A A schematic diagram of the deletion revealed though long-read sequencing. The paternal variant is shown in the right-hand section which allowed phasing of the de novo deletion, which is shown in the left block of reads on the maternal allele. Long-reads were phased using heterozygous variants in the genome and the maternal/paternal haplotypes were differentiated using the previously existing parental WGS data. B The methylation profiles from Illumina Epic 850k array. The proband is the red tracing and six controls from a publicly available dataset (GSE153211) are shown in gray. C The phased methylation probabilities identified from PacBio data. The solid lines show the patient data while an internal control is shown as dashed lines. The patient data shows the hypermethylation of maternal allele confirming the diagnosis of Kagami–Ogata syndrome.
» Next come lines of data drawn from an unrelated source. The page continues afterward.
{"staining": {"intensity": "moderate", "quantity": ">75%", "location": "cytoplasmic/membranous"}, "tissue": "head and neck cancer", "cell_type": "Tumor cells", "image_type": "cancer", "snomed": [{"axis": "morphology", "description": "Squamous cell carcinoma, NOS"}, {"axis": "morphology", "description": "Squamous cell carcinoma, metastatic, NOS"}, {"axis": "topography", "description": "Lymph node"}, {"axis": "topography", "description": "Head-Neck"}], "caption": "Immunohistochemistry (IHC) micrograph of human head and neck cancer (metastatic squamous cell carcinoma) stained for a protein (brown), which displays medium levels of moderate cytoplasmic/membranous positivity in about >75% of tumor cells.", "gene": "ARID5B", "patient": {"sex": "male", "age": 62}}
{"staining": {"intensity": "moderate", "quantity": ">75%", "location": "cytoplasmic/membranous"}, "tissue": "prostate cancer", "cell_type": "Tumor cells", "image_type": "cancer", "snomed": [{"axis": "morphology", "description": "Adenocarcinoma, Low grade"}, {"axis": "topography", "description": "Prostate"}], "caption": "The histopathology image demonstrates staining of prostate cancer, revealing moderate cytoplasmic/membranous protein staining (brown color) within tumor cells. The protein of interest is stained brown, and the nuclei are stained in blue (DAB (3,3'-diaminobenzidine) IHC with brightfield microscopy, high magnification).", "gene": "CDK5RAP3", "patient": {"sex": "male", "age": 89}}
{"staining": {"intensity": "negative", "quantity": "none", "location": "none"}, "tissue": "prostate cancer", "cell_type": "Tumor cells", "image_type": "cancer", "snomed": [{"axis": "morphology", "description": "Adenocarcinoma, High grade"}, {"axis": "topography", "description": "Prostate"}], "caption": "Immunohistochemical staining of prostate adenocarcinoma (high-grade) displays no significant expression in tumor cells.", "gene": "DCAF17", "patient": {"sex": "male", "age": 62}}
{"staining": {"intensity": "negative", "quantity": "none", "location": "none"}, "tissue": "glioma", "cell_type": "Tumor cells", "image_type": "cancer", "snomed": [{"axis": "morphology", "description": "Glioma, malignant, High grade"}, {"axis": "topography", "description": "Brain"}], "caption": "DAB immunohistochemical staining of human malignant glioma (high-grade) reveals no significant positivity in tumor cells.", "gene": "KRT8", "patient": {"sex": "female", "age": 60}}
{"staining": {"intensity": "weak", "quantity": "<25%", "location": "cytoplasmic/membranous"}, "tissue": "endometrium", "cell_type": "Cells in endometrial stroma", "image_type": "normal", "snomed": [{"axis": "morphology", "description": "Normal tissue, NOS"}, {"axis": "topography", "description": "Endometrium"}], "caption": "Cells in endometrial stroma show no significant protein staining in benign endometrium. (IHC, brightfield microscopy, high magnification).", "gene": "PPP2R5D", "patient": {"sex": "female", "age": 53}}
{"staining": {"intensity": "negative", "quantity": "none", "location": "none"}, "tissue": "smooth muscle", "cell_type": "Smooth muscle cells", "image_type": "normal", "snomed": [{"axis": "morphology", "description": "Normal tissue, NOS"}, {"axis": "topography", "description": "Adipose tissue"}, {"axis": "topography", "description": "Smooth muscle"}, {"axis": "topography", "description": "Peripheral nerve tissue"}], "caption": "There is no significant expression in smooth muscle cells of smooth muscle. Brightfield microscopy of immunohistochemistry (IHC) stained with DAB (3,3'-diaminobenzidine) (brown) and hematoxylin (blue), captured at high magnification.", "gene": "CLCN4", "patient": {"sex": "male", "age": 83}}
D Visualization of methylation probabilities along the reads in the MEG3:TSS-DMR region. Each line represents a read and regions shaded in red are methylated while blue are unmethylated. Unshaded regions denote the lack of methylation data. CpG islands in the region are displayed as green horizontal bars.

A comparison of the 203 bp de novo deletion in our patient is shown in red (hg38 chr14: 100825921-100826123/NC_000014.9:g.100825921_100826123del) and previously reported deletions causing Kagami–Ogata syndrome. Paternally expressed genes are labeled in blue. The length of each deletion is specified on the right.